Ground floor ceiling height 7.5
1st floor ceiling height 7.5
Joist between ground floor and 1st floor 1.0
Header tank raised in loft 2.0

Equals 18 feet

18 feet multiplied by 0.433 equals 7.79 psi

7.79 psi converted to bar equals 0.53 bar

Completed with the help of Google for the conversion figures.

 

[Notch7]

Please bear in mind that maths wasn't my strong point at school (which I left in 1967 having gained remarkably little in the way of qualifications) and has gone downhill ever since.

In feet ......

Ground floor ceiling height 7.5
1st floor ceiling height 7.5
Joist between ground floor and 1st floor 1.0
Header tank raised in loft 2.0

Equals 18 feet

18 feet multiplied by 0.433 equals 7.79 psi

7.79 psi converted to bar equals 0.53 bar

Completed with the help of Google for the conversion figures.

or more simply: 1 bar = 10 metres

I was born in 1965 but years of working in joinery manufacture has made me think in metres and millimetres not feet and inches

 

[Mr.B]

It would appear that 18 feet is just shy of five and a half metres.

I have to say at the age of 73 I work in a mix of metric and imperial, often using both in the same sentence.

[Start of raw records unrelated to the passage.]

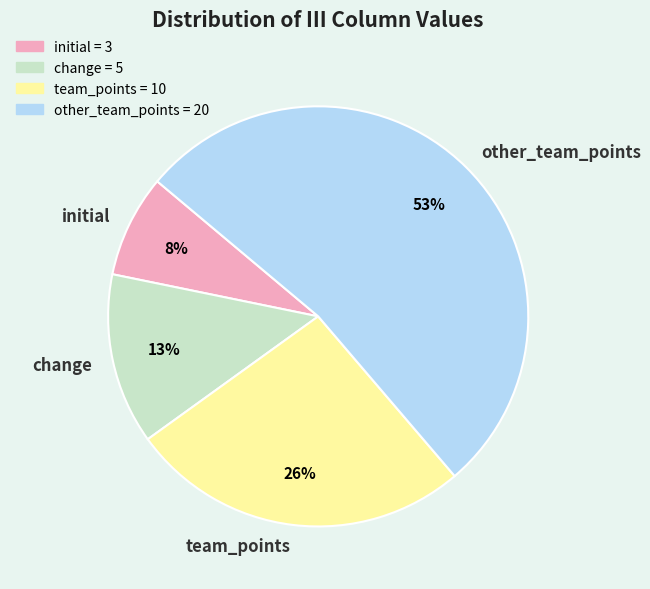

Do team_points and other_team_points together represent more than half of the pie?

Yes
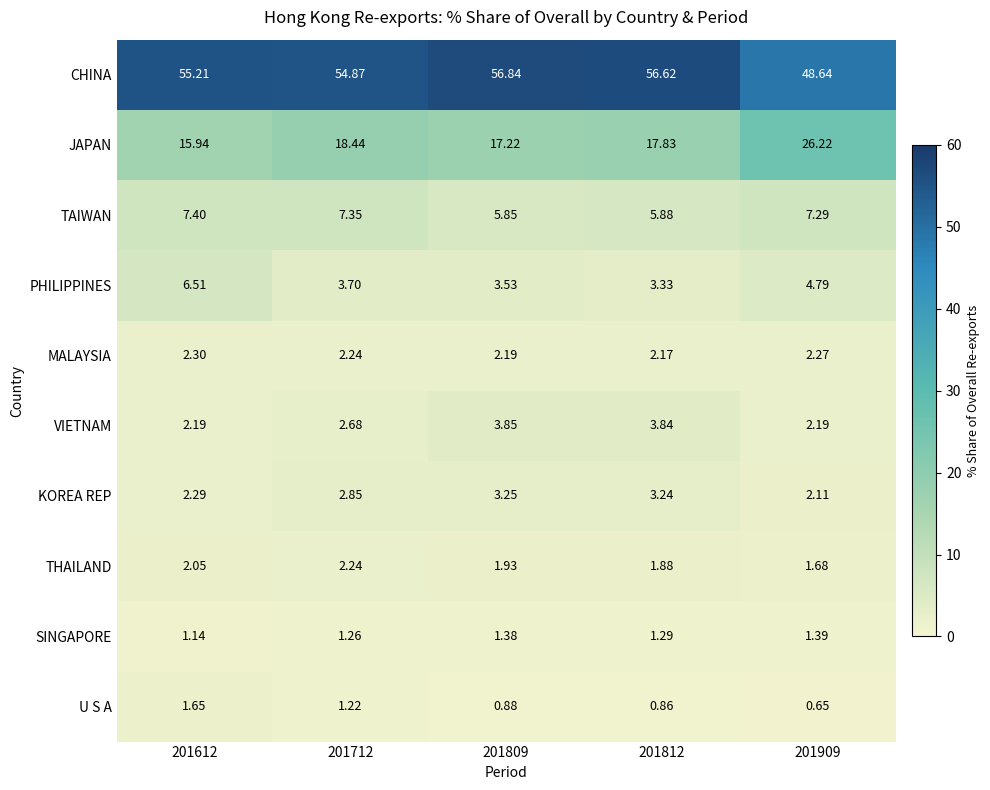

Which series has the largest range (max minus min)?

JAPAN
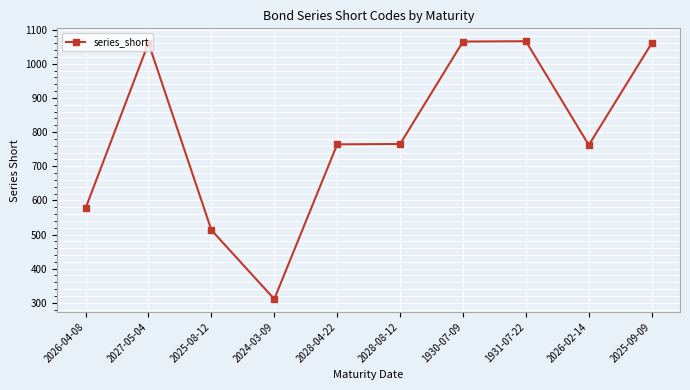

What is the difference between the values at 1931-07-22 and 2028-04-22?

302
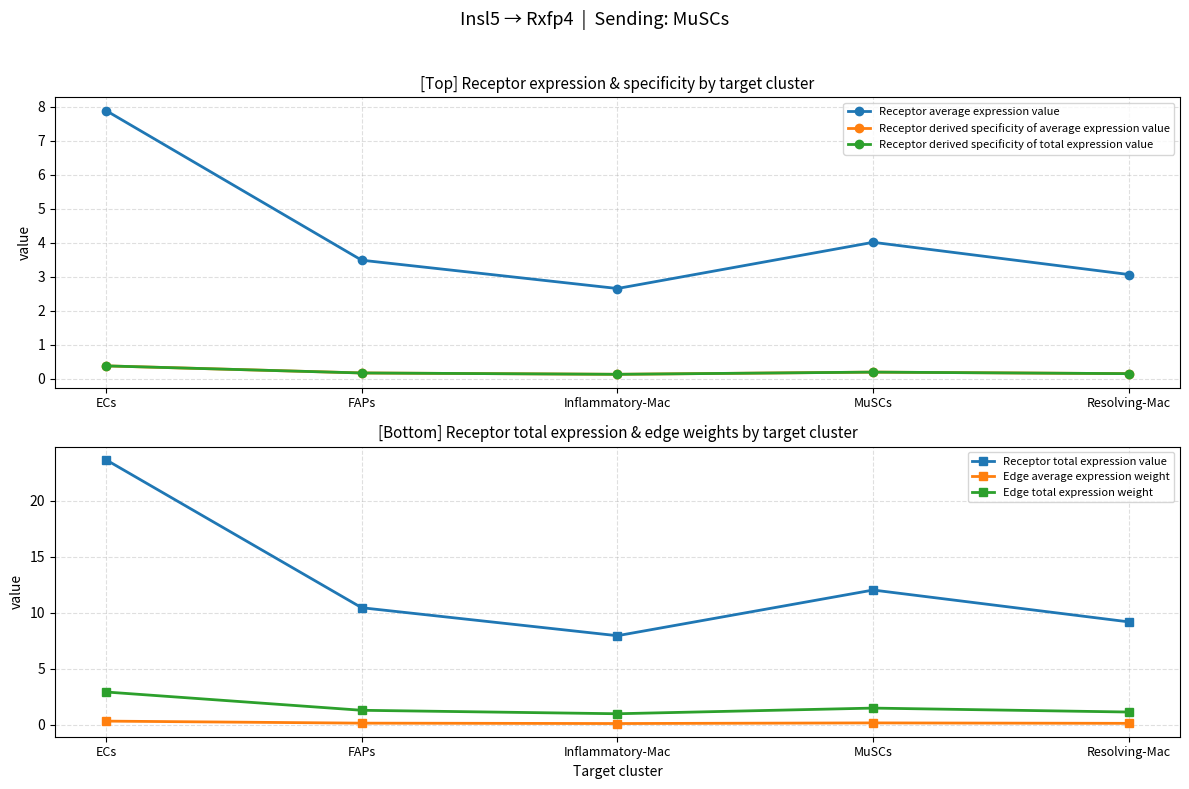

True or false: Edge total expression weight and Receptor derived specificity of average expression value intersect in this chart.

False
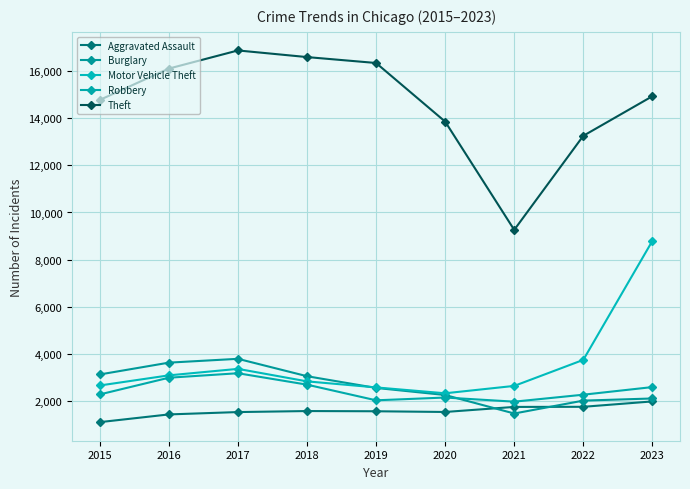

What are all the series names shown in the legend?

Aggravated Assault, Burglary, Motor Vehicle Theft, Robbery, Theft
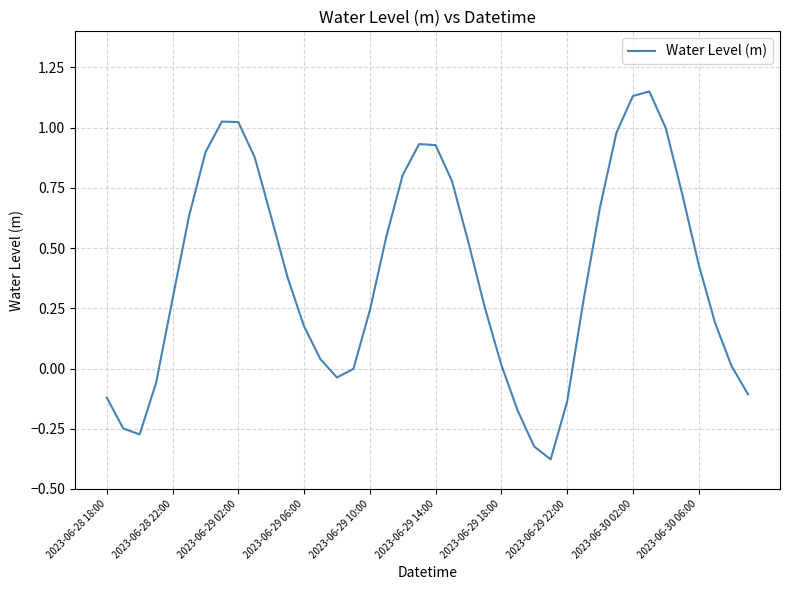

What is the difference between the maximum and minimum values?

1.5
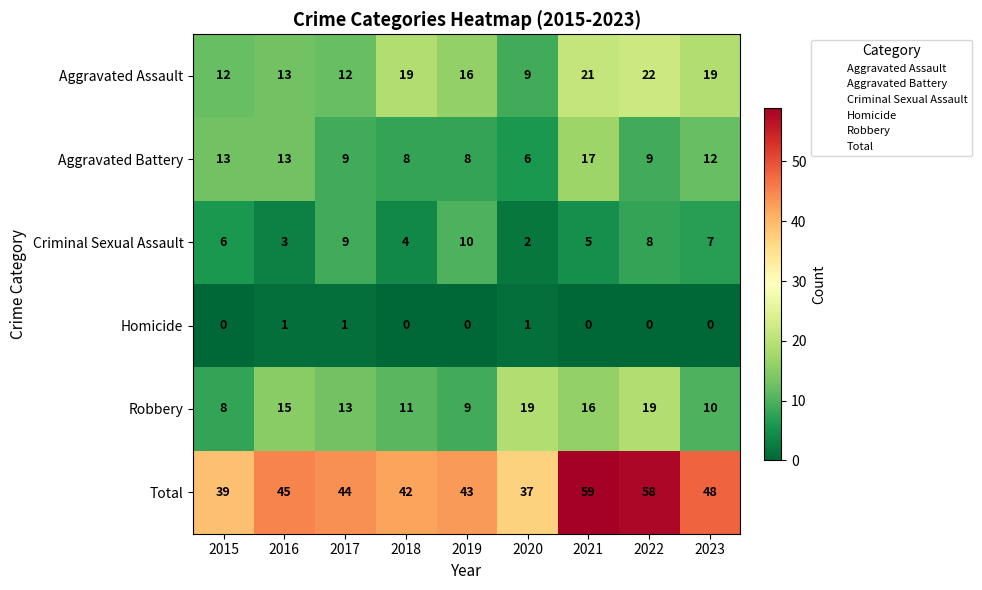

At which label does Aggravated Battery first exceed 9?

2015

And will do until I'm no longer here I'm sure.

 

[JohnD]

It would appear that 18 feet is just shy of five and a half metres.

Five and a half bar then, or just under.

No calculation needed, really, and no Google.

Edit
You are right, 0.55

 

[MNW67]

Five and a half bar then, or just under.

0.55 bar? I get confused by this all the time, but I think this is right!

 

[Mr.B]

I'm confident we agree.
Equally important I'm a bit more reassured now I know that pressurising the system to 0.8 bar (plus the extra pressure when it heats up) isn't quite as risky as I had feared up to now. It's been my main fear given those pesky 8x4 sheets of chipboard nailed in place and the presence of a 28 year old 10mm soldered microbore system hidden underneath them, and secreted behind dot and dab plasterboard, as all the downstairs drops are.